# Prompt
The lines to reproduce from the material below are those from the one containing "sitemizin kullanımı (tarama)" through the one containing "tarih ve saati, kullandığınız", both included; write them out exactly and add nothing.
<<<<
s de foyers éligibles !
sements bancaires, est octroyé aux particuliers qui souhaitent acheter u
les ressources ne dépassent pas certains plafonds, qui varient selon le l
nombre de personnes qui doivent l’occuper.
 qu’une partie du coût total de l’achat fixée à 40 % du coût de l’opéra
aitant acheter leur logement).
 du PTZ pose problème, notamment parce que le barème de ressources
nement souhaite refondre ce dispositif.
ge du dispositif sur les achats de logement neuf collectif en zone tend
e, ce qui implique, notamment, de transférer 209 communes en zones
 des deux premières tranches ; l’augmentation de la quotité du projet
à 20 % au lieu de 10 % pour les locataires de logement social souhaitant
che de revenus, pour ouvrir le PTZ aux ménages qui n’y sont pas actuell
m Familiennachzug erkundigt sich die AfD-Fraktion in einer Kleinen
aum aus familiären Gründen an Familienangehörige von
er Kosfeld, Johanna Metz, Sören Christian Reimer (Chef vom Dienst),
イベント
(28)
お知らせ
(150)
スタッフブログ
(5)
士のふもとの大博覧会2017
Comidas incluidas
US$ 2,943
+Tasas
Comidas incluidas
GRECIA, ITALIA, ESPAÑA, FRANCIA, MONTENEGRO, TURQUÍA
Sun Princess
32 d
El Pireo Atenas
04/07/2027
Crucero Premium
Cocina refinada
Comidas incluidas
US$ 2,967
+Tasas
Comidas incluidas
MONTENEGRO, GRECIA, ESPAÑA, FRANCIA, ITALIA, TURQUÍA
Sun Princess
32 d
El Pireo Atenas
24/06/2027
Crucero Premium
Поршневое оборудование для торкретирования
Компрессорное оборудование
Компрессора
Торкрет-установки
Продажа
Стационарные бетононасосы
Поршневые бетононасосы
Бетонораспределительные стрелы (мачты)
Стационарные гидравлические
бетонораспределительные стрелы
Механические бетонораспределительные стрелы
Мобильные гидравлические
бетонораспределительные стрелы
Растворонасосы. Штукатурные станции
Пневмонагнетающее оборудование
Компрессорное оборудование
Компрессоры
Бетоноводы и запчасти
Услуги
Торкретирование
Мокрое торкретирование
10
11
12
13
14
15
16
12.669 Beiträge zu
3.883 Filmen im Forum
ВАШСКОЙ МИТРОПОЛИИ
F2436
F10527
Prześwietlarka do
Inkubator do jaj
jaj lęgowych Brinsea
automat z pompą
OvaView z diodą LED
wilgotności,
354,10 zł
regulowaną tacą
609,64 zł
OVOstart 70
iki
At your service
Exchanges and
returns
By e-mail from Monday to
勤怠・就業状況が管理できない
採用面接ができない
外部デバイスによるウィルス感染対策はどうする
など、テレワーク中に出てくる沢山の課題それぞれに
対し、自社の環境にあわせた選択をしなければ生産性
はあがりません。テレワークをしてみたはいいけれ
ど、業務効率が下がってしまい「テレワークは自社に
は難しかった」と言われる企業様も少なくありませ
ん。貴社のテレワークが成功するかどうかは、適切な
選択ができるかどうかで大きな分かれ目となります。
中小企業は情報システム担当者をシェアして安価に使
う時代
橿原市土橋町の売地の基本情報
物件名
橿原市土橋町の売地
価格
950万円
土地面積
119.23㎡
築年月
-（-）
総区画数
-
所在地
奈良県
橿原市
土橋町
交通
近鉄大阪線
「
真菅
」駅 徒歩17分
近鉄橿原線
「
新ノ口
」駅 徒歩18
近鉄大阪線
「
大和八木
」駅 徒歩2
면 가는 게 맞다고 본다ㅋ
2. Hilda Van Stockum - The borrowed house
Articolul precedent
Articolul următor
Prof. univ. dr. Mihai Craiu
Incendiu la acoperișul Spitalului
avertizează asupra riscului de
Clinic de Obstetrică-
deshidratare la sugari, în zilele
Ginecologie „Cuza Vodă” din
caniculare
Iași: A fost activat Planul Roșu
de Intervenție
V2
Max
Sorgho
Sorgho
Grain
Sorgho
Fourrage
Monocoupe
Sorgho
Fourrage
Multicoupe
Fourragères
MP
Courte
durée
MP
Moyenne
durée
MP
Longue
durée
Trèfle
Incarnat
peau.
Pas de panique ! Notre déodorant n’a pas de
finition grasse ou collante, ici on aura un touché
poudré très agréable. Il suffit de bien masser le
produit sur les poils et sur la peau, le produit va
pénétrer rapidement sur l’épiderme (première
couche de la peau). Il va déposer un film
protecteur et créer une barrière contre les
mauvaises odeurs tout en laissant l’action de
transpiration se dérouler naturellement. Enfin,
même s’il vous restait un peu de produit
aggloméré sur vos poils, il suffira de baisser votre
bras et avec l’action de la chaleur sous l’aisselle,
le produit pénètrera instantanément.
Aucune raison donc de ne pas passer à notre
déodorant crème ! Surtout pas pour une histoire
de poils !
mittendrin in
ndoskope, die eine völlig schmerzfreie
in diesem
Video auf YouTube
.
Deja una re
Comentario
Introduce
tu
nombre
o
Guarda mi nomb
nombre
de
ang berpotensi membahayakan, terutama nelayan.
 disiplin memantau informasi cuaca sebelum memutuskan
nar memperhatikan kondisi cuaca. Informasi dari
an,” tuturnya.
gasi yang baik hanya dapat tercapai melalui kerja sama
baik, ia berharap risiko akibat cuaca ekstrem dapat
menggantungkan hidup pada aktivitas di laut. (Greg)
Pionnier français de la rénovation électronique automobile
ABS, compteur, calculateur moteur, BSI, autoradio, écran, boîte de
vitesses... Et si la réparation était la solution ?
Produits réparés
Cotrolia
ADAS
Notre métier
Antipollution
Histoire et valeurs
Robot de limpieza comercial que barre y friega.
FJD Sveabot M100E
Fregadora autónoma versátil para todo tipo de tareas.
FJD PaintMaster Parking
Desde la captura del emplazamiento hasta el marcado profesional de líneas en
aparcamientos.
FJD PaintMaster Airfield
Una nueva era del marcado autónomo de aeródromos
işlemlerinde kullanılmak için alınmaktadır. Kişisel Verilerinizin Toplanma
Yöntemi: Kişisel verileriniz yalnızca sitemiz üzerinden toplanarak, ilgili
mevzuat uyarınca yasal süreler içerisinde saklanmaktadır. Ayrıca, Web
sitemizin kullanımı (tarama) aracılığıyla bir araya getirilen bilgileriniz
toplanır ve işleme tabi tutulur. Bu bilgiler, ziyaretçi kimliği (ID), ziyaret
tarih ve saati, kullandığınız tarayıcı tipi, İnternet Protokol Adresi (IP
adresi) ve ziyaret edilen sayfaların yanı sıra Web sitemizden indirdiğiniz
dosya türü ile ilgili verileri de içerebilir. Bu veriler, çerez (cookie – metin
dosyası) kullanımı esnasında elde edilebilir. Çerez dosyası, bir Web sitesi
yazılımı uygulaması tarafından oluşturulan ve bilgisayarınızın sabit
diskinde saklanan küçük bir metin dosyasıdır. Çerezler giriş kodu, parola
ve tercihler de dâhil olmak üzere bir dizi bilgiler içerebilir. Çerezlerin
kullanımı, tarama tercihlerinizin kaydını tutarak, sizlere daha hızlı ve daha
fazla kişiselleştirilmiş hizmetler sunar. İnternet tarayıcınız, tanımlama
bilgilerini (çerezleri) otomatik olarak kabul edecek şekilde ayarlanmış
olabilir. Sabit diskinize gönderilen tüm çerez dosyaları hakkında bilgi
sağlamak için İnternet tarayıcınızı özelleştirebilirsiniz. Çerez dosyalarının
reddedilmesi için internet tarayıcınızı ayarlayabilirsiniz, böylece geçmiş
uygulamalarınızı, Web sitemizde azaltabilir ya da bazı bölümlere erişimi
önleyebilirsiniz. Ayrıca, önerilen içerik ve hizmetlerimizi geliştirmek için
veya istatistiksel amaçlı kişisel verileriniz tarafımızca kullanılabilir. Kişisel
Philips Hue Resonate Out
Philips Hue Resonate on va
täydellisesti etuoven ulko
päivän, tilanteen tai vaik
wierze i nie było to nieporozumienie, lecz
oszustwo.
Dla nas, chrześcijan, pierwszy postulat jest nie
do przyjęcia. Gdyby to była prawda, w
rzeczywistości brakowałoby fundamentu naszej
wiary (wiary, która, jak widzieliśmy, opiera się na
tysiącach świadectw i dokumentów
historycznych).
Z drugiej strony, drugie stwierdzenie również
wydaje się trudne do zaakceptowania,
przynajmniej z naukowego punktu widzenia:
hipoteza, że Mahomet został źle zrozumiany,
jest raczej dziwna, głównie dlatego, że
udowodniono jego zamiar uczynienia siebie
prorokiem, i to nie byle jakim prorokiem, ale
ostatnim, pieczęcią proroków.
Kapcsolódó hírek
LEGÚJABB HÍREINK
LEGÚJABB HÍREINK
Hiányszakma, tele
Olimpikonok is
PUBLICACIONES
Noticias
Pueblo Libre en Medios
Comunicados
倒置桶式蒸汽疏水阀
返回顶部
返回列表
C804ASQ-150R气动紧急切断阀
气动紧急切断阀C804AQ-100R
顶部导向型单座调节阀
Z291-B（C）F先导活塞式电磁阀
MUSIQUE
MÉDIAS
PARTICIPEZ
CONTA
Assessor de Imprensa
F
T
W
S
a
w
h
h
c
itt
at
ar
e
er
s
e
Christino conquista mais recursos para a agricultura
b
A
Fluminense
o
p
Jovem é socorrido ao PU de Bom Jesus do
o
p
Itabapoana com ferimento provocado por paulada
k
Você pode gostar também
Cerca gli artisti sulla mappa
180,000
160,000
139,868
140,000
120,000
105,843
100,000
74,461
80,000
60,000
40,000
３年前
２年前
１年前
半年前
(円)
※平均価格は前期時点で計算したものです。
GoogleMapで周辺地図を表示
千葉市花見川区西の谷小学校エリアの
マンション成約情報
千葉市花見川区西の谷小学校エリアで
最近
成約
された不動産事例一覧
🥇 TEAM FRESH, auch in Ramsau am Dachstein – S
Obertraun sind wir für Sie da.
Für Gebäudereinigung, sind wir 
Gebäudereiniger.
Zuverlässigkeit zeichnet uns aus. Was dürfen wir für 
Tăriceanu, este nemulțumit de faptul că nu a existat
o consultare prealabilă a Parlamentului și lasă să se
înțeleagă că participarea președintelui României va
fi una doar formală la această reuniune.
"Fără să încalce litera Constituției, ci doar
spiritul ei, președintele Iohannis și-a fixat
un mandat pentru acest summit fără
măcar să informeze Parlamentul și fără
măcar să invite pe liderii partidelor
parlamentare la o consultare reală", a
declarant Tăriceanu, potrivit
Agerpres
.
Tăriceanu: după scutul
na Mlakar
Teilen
>>>>
# Solved problem
sitemizin kullanımı (tarama) aracılığıyla bir araya getirilen bilgileriniz
toplanır ve işleme tabi tutulur. Bu bilgiler, ziyaretçi kimliği (ID), ziyaret
tarih ve saati, kullandığınız tarayıcı tipi, İnternet Protokol Adresi (IP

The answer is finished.